Big banks BNP Paribas and JPMorgan are using digital tokens in their short-term trading operations. Eva Szalay reports for the Financial Times:
JPMorgan’s blockchain allow banks to lend out US government bonds for a few hours as collateral, without the bonds leaving their balance sheets.
Post-crisis regulatory requirements demand that banks hold large amounts of liquid assets — which can be bought and sold easily even during times of market stress — such as Treasuries as a safety buffer. By tokenising these assets banks can temporarily turn them into collateral for a few hours, but without lowering their safety buffers, which are calculated at the end of each day.
The token represents a digital version of a Treasury and borrowers can exchange it for cash.

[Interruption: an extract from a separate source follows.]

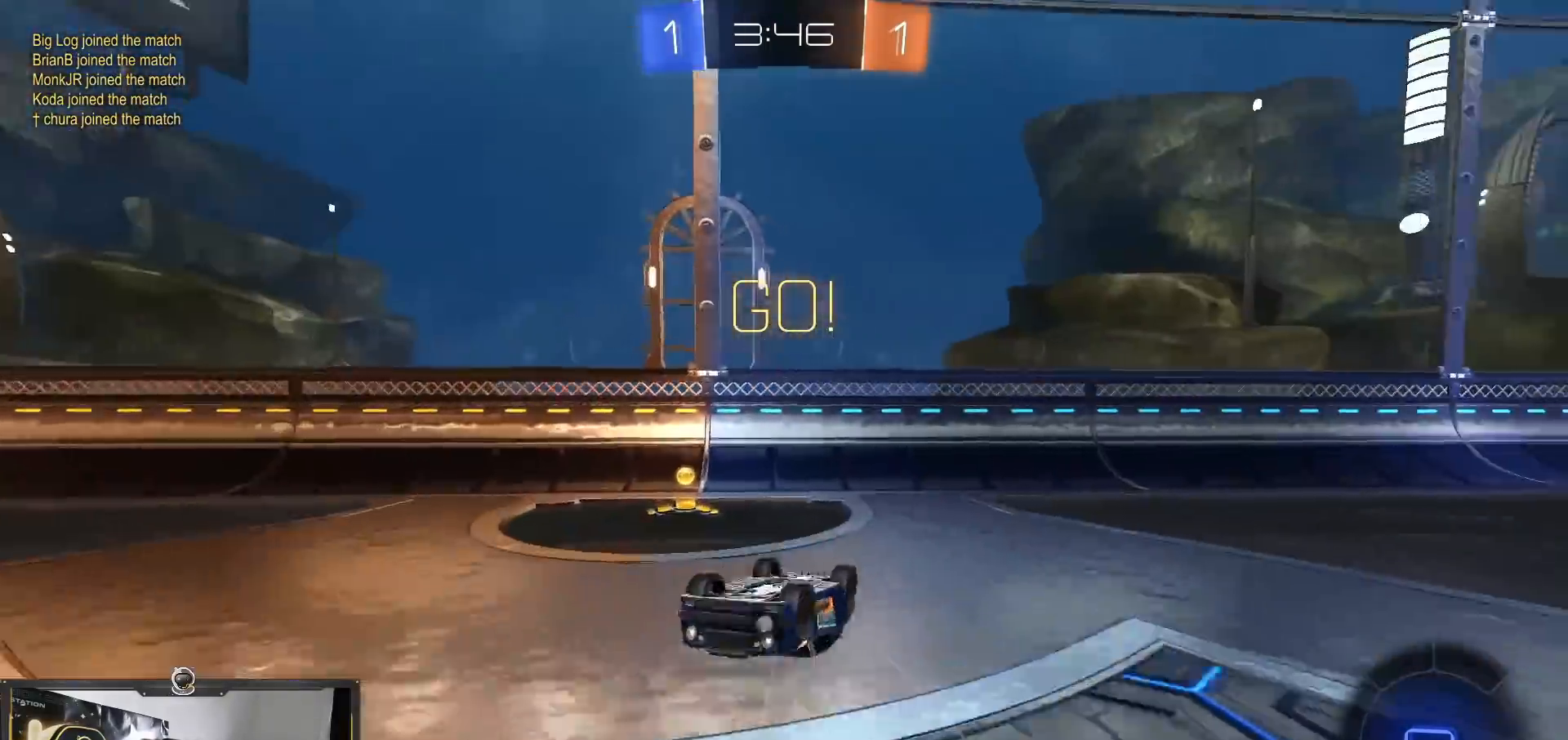
{"buttons": ["TRIANGLE"], "left_stick": "center", "right_stick": "center", "events": [[83, "L1", "down"], [100, "L2", "down"], [100, "left_stick", "left"], [233, "L2", "up"], [233, "left_stick", "center"], [267, "L1", "up"], [350, "left_stick", "left"], [467, "TRIANGLE", "down"], [484, "left_stick", "center"]]}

Details such as the length of the loan and settlement time are governed by a smart contract, which ensures that the cash is in the borrower’s account and that collateral locked up against loans is released at the end of the deal. More than $300bn worth of such short-term loans have taken place on JPMorgan’s blockchain technology platform Onyx Digital Assets since December 2020.
Joe Bonnaud, global markets chief operating officer and head of engineering at BNP Paribas, said the two main use cases for the bank were securities financing and intraday repo.
“This is not just proof of concept work, we see this as part of our efforts to utilise the technology for the whole trading and operations lifecycle as the market evolves,” he added.